次に、豊田社長がまさに今大苦闘している「社外勢力との協業、提携」に対して、孫社長は大きな助勢を与えることができるからだ。孫社長のことを私は近年「デジタル・インベスティング・モンスター」と尊称している。
古くはヤフー(米国)があり、上場前のアリババ(中国)、さらにはアーム(イギリス)と、大胆で先見性のある投資を行ってきた。「10兆円ファンド」と呼ばれるソフトバンク・ビジョン・ファンドを通じての世界での投資活動も枚挙に暇がない。今回、豊田社長が「ドアを開ければ」と孫社長の先回りに舌を巻いたライドシェア各社への先行投資など、デジタル・インベスティング・モンスターにとってはほんの氷山の一角にすぎない。
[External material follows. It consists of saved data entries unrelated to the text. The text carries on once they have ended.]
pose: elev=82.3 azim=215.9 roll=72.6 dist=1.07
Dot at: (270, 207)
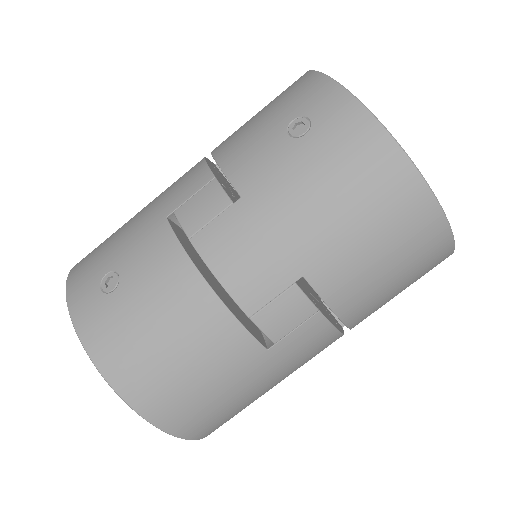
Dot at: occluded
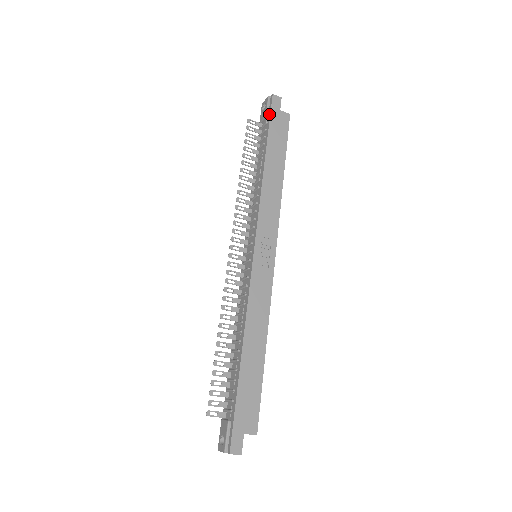
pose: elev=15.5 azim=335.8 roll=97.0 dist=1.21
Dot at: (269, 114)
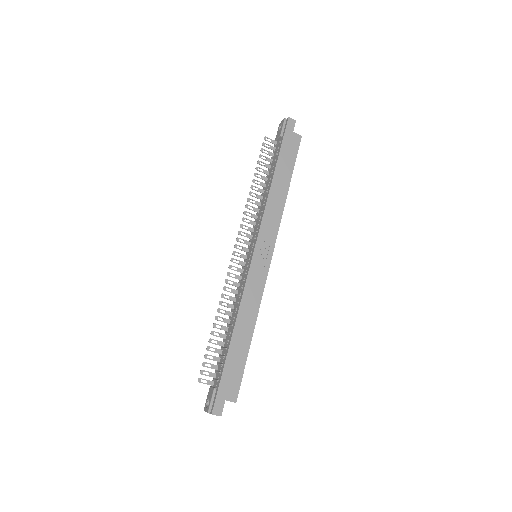
Dot at: (283, 134)
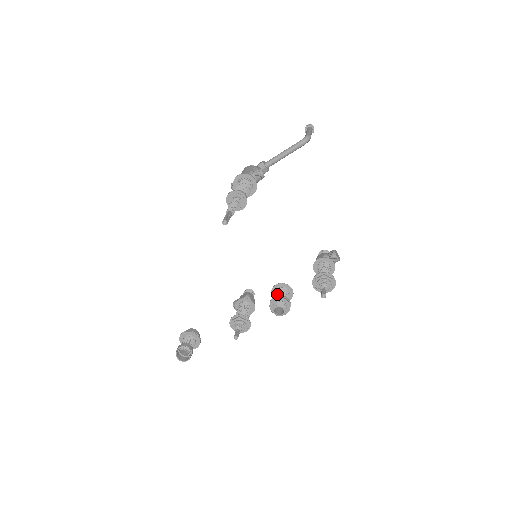
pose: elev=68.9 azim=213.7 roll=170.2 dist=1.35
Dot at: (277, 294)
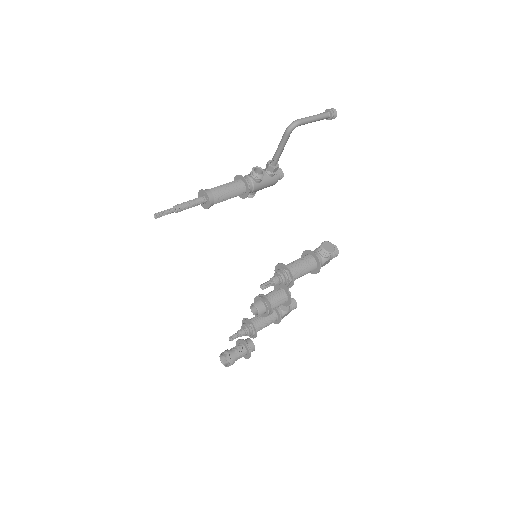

今回の新会社設立発表会での壇上対談でのやり取りを見聞きしていると、2人の大経営者は相性がよさそうに見える。孫社長が自社の社外取締役として迎えたファーストリテイリングの柳井正会長兼社長や日本電産の永守重信会長兼社長などと同じくらいに豊田社長と胸襟を開き合うことになれば、孫社長は豊田社長にとってはこれ以上ない大きな味方となるだろう。トヨタが望んでやまない社外のデジタル・ビジネス・ソサエティへの強力な紹介状がもらえるからだ。
ビッグ・ビジネスも最後は人間が行う所業である。それには相性や好悪の要素も大きく入る。豊田社長が繰り返している「自動車産業100年に一度の危機」は正しい。このタイミングでの孫社長との遭遇は図らずも「トヨタ100年目の好機」をもたらすのだろうか。